Data extracted from a collection
= = = = =

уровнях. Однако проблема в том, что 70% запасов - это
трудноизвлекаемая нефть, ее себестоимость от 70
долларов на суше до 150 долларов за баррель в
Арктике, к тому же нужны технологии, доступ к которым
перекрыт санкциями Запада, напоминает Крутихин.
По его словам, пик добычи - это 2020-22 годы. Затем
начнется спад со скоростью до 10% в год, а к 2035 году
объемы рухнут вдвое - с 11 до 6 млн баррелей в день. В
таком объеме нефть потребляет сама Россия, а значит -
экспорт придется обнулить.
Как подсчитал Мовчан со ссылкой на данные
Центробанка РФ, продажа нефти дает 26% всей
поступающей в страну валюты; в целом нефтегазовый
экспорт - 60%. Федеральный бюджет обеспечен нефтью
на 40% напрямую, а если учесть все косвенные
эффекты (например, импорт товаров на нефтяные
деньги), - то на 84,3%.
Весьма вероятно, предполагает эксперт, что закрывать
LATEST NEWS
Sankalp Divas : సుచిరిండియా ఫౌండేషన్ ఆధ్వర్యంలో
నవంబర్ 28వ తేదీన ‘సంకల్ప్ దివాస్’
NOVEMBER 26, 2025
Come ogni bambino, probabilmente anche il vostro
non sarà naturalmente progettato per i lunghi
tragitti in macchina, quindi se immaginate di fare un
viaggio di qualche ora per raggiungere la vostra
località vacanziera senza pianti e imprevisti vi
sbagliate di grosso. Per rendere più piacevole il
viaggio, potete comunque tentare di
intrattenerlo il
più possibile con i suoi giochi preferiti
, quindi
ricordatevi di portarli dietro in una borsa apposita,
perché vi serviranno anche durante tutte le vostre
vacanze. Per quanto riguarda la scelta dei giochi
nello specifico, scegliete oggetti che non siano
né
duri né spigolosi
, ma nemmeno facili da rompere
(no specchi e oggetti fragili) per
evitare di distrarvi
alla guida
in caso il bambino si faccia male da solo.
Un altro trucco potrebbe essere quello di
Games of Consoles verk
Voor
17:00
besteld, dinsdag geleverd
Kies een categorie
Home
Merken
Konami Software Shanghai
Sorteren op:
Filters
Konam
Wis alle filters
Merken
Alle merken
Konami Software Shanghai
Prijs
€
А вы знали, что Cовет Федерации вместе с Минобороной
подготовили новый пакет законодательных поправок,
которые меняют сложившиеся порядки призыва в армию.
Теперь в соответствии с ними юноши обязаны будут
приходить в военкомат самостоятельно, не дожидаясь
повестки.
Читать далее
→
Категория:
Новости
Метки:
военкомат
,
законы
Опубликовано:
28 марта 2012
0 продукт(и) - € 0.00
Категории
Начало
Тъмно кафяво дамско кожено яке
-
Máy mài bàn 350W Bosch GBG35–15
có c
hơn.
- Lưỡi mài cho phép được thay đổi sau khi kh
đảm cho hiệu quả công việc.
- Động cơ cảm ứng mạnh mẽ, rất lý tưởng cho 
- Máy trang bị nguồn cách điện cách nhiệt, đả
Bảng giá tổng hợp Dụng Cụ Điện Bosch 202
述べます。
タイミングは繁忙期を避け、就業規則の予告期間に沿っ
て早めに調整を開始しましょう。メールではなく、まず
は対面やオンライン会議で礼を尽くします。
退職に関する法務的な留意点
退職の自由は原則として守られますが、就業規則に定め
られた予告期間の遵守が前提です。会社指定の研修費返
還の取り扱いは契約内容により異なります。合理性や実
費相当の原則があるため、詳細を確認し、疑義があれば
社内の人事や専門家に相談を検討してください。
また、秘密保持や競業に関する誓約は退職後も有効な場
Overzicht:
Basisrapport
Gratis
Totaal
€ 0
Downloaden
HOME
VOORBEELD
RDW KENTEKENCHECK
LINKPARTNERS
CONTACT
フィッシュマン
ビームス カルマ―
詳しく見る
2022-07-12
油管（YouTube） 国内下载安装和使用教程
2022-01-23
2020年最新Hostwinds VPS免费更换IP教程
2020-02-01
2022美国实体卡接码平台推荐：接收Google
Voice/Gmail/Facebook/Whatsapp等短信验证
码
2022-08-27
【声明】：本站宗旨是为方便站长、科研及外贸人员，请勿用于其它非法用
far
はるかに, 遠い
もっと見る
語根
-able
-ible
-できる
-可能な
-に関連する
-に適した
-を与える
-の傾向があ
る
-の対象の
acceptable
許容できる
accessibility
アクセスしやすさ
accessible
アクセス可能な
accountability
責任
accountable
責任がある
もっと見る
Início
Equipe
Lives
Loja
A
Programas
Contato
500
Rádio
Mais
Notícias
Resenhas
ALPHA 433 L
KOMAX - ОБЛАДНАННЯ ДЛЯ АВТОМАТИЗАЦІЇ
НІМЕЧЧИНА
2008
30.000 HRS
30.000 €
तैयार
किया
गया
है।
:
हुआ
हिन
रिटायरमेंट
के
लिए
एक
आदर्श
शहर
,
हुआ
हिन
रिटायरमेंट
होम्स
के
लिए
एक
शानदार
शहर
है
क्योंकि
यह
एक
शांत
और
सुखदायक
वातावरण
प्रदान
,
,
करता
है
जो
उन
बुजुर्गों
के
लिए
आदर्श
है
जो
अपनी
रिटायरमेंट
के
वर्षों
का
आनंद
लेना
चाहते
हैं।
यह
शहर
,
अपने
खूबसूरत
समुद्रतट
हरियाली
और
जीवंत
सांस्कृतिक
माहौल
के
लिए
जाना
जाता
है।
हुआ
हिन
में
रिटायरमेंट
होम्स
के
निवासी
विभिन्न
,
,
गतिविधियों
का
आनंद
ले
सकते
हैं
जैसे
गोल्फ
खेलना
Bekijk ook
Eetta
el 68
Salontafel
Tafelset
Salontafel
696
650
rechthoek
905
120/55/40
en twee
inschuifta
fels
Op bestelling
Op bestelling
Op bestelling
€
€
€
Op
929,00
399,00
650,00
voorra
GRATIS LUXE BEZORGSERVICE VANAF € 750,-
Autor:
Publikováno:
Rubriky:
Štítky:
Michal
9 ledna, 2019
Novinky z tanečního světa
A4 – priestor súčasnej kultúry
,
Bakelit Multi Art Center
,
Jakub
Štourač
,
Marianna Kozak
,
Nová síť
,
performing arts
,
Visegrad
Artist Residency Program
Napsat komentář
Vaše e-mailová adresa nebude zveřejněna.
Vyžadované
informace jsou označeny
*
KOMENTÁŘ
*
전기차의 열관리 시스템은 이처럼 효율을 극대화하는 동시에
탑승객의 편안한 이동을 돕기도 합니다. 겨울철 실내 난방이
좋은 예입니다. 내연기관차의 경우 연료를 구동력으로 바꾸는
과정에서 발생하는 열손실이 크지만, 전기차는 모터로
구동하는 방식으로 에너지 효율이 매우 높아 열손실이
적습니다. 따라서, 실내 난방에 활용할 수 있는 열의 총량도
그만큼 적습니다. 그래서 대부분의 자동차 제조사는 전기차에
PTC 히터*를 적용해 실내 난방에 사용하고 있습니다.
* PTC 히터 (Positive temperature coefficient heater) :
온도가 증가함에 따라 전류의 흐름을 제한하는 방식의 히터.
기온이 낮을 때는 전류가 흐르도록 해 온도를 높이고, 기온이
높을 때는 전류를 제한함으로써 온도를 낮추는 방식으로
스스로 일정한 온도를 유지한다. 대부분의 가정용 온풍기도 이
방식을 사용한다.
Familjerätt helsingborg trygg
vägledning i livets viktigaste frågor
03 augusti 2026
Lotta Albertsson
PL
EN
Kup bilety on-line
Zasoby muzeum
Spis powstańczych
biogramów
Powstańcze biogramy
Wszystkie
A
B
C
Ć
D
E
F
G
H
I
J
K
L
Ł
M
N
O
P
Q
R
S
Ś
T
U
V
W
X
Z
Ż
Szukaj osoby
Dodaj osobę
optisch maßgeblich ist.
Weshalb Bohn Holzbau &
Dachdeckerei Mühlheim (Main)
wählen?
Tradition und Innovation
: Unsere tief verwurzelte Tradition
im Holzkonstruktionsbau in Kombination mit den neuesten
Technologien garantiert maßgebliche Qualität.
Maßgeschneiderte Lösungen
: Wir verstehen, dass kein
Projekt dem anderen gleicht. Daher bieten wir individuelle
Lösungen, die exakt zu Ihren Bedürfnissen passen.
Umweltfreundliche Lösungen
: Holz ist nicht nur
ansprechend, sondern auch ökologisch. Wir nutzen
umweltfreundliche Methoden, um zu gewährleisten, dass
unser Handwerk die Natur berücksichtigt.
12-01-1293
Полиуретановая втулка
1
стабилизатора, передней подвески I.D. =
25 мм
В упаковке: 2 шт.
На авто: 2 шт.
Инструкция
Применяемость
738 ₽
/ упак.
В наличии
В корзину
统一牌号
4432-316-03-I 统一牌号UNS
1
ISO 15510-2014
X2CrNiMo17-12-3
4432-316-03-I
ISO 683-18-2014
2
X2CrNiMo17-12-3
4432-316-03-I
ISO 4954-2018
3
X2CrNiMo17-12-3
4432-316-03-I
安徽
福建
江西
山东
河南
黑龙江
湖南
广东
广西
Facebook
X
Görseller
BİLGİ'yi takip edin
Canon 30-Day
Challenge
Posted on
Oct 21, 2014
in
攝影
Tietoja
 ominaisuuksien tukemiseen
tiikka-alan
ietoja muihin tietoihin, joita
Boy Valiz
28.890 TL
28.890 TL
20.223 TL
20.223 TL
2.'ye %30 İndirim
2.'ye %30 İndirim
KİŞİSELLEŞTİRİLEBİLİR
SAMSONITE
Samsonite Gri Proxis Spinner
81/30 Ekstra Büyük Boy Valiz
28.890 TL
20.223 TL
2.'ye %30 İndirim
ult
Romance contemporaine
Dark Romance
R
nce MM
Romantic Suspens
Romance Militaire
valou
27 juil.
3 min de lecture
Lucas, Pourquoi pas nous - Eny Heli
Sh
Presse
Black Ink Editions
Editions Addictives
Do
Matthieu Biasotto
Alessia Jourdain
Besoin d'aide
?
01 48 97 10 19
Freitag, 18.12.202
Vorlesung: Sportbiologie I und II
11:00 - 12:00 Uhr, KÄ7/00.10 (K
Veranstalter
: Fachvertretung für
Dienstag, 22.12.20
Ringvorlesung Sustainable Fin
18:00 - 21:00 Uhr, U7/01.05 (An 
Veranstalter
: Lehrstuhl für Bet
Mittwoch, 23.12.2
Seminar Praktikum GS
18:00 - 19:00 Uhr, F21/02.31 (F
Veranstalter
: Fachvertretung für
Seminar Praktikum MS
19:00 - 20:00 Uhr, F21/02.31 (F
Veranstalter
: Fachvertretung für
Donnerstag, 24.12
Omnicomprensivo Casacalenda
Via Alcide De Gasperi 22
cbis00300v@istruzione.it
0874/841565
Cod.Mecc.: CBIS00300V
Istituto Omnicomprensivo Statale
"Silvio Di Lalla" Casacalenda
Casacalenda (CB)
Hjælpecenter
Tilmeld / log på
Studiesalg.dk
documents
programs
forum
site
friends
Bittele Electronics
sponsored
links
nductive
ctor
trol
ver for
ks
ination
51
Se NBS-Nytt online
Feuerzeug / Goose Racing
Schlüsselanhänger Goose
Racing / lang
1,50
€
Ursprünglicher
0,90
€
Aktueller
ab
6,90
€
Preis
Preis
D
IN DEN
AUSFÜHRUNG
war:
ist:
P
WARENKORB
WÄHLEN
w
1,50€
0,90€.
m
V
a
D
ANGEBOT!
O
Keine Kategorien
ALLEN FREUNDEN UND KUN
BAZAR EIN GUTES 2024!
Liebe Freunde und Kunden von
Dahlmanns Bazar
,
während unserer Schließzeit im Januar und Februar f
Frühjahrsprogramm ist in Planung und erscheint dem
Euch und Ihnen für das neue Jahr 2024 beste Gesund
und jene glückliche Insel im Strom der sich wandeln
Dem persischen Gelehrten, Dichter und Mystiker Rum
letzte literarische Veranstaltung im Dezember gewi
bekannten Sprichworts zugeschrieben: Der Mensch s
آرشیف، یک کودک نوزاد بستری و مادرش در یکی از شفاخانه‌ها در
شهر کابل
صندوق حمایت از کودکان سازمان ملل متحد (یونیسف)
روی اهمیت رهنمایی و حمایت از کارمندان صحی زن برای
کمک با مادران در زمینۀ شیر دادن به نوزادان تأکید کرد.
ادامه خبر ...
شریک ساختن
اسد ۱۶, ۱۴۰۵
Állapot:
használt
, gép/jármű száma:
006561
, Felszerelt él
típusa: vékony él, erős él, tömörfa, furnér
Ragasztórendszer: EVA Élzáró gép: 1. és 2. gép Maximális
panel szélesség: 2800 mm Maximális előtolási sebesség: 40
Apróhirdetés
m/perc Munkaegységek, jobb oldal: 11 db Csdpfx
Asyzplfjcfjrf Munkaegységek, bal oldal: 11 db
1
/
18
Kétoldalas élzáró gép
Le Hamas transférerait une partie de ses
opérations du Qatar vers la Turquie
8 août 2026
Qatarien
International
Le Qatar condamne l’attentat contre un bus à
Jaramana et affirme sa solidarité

= = = = =

> [Task requirements]: Go through the records and report each line that contains "열손실이".

> [Answer box]:
과정에서 발생하는 열손실이 크지만, 전기차는 모터로
구동하는 방식으로 에너지 효율이 매우 높아 열손실이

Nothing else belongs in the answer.